* Task objective *
Please quote the rows below word for word, starting at the very first line and ending at the line that contains "order: Diptera", with both of those lines included.

* Given entries *
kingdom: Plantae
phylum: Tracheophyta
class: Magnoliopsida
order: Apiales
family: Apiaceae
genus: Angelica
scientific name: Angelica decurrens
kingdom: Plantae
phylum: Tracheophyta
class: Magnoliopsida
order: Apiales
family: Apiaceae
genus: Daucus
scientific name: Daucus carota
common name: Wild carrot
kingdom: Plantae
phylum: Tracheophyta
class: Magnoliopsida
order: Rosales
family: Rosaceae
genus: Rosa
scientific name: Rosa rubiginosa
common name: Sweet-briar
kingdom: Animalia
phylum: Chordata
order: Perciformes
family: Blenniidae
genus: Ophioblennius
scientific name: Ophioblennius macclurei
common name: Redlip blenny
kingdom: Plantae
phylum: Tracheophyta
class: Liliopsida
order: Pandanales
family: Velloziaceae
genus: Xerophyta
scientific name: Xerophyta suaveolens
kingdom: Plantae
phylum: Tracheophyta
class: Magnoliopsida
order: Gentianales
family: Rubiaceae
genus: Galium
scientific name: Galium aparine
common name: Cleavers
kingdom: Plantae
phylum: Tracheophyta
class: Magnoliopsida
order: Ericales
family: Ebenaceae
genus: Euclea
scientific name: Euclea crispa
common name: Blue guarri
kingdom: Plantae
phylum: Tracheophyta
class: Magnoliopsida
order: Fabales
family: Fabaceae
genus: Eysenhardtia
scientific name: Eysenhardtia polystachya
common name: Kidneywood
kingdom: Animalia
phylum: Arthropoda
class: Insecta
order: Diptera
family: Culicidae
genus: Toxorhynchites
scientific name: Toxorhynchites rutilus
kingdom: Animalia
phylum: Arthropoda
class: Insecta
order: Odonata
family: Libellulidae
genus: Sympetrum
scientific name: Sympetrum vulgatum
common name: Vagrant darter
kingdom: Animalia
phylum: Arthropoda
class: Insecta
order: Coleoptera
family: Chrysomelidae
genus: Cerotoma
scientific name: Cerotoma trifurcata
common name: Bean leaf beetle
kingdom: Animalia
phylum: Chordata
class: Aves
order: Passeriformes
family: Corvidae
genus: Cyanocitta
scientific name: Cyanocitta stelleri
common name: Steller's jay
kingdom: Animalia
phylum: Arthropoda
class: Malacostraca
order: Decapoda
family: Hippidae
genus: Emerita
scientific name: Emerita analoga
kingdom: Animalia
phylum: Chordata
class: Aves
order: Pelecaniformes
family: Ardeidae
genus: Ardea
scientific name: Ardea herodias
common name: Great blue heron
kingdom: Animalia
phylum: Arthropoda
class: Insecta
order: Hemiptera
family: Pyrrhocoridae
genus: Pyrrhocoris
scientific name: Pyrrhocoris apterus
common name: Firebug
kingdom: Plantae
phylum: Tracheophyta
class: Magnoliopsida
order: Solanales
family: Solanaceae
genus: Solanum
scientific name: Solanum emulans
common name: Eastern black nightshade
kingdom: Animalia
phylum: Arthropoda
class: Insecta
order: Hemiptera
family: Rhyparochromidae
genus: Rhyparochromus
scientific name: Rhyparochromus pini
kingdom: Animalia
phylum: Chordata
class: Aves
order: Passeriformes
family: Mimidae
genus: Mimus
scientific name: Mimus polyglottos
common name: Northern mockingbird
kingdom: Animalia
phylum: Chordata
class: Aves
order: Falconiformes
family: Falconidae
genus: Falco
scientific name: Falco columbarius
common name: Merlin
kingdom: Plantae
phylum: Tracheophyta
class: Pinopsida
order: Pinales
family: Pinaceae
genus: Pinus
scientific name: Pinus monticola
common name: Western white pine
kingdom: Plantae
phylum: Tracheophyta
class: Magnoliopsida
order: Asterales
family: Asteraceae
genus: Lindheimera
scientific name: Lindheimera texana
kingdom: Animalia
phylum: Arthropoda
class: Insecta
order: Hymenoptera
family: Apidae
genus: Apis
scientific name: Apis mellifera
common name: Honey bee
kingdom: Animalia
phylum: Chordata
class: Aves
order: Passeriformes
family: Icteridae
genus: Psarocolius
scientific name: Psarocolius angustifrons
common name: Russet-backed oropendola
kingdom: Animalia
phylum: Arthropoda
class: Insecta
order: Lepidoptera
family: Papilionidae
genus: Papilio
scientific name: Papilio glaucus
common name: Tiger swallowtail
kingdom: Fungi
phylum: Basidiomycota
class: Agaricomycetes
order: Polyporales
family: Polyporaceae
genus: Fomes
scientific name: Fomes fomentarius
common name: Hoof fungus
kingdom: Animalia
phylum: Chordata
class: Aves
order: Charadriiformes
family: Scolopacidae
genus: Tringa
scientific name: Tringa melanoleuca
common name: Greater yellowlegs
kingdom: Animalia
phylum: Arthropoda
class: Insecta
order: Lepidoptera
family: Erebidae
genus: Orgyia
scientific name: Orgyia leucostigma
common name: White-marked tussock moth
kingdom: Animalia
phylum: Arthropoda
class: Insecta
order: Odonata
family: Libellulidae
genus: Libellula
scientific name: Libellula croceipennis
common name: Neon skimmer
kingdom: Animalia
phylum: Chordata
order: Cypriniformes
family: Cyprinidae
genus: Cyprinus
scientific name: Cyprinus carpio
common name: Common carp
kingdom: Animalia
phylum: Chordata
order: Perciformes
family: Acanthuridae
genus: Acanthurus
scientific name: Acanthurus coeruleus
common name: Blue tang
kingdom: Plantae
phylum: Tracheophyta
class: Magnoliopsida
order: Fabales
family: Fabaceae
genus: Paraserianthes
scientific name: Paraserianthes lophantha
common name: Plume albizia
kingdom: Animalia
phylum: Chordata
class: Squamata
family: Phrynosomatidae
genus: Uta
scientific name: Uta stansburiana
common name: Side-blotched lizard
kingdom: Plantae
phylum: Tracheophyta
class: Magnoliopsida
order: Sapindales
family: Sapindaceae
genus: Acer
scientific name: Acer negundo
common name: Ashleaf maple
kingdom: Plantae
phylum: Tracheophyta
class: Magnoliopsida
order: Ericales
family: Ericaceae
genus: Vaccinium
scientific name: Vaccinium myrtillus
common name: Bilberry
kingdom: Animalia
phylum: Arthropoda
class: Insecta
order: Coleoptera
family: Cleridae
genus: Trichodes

* Response to the task *
kingdom: Plantae
phylum: Tracheophyta
class: Magnoliopsida
order: Apiales
family: Apiaceae
genus: Angelica
scientific name: Angelica decurrens
kingdom: Plantae
phylum: Tracheophyta
class: Magnoliopsida
order: Apiales
family: Apiaceae
genus: Daucus
scientific name: Daucus carota
common name: Wild carrot
kingdom: Plantae
phylum: Tracheophyta
class: Magnoliopsida
order: Rosales
family: Rosaceae
genus: Rosa
scientific name: Rosa rubiginosa
common name: Sweet-briar
kingdom: Animalia
phylum: Chordata
order: Perciformes
family: Blenniidae
genus: Ophioblennius
scientific name: Ophioblennius macclurei
common name: Redlip blenny
kingdom: Plantae
phylum: Tracheophyta
class: Liliopsida
order: Pandanales
family: Velloziaceae
genus: Xerophyta
scientific name: Xerophyta suaveolens
kingdom: Plantae
phylum: Tracheophyta
class: Magnoliopsida
order: Gentianales
family: Rubiaceae
genus: Galium
scientific name: Galium aparine
common name: Cleavers
kingdom: Plantae
phylum: Tracheophyta
class: Magnoliopsida
order: Ericales
family: Ebenaceae
genus: Euclea
scientific name: Euclea crispa
common name: Blue guarri
kingdom: Plantae
phylum: Tracheophyta
class: Magnoliopsida
order: Fabales
family: Fabaceae
genus: Eysenhardtia
scientific name: Eysenhardtia polystachya
common name: Kidneywood
kingdom: Animalia
phylum: Arthropoda
class: Insecta
order: Diptera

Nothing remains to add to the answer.